Alone Across Alaska - Il diario di Ario

(aggiornamenti a cura di Luigi Salvatore)

 

28 gennaio 2006
Fairbanks, 65° lat. Nord (- 43° C)

Infine, dopo questa lunga ed intensa settimana qui a Fairbanks, sono pronto per riprendere il mio viaggio: l`Arctic Refuge è ancora davvero lontano!
Mi sono riposato, ho mangiato senza sosta, ho avuto tutti i contatti necessari con i media (TV, giornali, radio, ecc), cosa alla quale, amante della pace quale sono, non ero abituato: ma è stato importante averlo fatto, altrimenti il mio grido a favore dell`Arctic Refuge, questa mia marcia in sci in favore della Madre Terra, sarebbe rimasto come un grido nel vento!

Una marcia in cui ogni passo è come una preghiera per la Madre Terra, preghiera di speranza e di amore.

Una marcia che ora entra la sua parte più dura, non solo perché dopo tanti giorni di riposo è sempre difficile tornare nella wilderness, non solo perché mi aspetta un lungo tratto davvero selvaggio, ma soprattutto perché
i luoghi che raggiungerò tra una decina di giorni, le mitiche Yukon Flats (Piane dello Yukon), dopo l'attraversamento delle White Mountains, sono i luoghi più freddi d'Alaska. A Yukon Village questi giorni era -60... Spero che la temperatura si alzi un poco, almeno a -40, altrimenti la faccenda diventa davvero tosta!

Come dicevo, in previsione di questo tratto gelido, mi sono totalmente riorganizzato questi  giorni qui a Fairbanks.
Prima di tutto mi sono procurato la mitica "Wall Tent", la tenda alaskana di chi "campeggia" in inverno quassù, vale a dire una tenda con una piccola stufa (smontabile e ultra leggera) a legna, una combinazione che tiene davvero
caldi (+30 gradi se la sia tiene sempre al massimo) anche con -60 fuori, e la legna non manca davvero quassù!
Potermi scaldare ogni sera dopo l'intera giornata al gelo e la mattina, prima di partire, è estremamente importante per un viaggio cosi lungo attraverso la grande, mitica wilderness dell`Alaska.

» Dati in esame:

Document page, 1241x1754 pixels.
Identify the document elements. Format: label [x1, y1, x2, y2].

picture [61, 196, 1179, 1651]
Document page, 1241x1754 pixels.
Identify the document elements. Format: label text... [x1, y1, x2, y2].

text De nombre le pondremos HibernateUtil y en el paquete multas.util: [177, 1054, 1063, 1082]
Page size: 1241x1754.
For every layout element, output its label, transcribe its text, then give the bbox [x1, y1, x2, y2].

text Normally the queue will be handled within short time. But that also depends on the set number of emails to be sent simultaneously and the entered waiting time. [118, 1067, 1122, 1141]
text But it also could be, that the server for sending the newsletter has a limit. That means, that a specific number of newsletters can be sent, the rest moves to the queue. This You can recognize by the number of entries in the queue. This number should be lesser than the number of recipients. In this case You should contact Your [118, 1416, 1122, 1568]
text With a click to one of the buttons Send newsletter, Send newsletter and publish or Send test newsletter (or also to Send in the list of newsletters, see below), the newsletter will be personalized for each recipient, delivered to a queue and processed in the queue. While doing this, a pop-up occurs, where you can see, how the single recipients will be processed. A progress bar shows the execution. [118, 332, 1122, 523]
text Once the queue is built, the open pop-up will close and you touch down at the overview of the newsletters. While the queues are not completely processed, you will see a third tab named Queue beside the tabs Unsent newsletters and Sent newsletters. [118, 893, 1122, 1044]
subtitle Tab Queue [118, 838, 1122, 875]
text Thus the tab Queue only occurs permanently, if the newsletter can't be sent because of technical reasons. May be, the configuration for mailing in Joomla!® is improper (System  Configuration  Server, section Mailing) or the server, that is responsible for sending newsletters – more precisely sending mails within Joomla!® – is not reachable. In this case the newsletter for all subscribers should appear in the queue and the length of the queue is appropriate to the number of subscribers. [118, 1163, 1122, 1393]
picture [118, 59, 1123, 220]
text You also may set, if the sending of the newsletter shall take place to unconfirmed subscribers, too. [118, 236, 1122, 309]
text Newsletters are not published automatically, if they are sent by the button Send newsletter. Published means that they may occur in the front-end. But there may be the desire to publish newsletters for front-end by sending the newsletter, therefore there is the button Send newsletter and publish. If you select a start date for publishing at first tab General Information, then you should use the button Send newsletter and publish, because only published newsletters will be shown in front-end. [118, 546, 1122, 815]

» Attività da svolgere:
a. Rispondi a queste domande basandoti sul diario di viaggio in Alaska:
(i) Quale temperatura è indicata per Fairbanks il 28 gennaio 2006?
(ii) Quale temperatura c'era in quei giorni a Yukon Village?
(iii) Quanti gradi si raggiungono nella "Wall Tent" tenendo la stufa sempre al massimo?
b. Elenca tutti i nomi di luoghi geografici che compaiono nel diario di viaggio in Alaska.
c. Prosegui il diario di viaggio in sci attraverso l'Alaska a partire dall'ultima frase riportata.

» Elenco delle risposte:
a.
(i) -43 °C.
(ii) -60.
(iii) +30 gradi.

b. Fairbanks, Arctic Refuge, Yukon Flats (Piane dello Yukon), White Mountains, Yukon Village, Alaska.

c.
Poi mi sono procurato vesti in pelliccia dei Nativi (che usano da millenni quassù con inverni che una volta erano anche più rigidi di questo), dai mocassini in pelle di Caribou (i "Mukluks") con scarpetta interna in lana, sintetico e l'erba "Suoine" dei nativi Sami (i lapponi della Scandinavia), chiamata  Carex Vescicaria col suo nome scientifico, poi berretto in pelliccia di castoro, come i guantoni, alti fino al gomito; in sintesi, ieri ho fatto una gita a -45° e semplicemente morivo dal caldo. Il problema del marciare al gran gelo infatti, non è il gelo stesso, bensì lo stare
attento a non sudare, per questo vesto una serie infiniti di strati da gestire a seconda della necessità.

Fatto sta che muoversi con queste temperature è come trovarsi nello spazio, bisogna essere impeccabili, come durante una difficile ascensione solitaria invernale in montagna, poiché il minimo errore potrebbe costare davvero
caro.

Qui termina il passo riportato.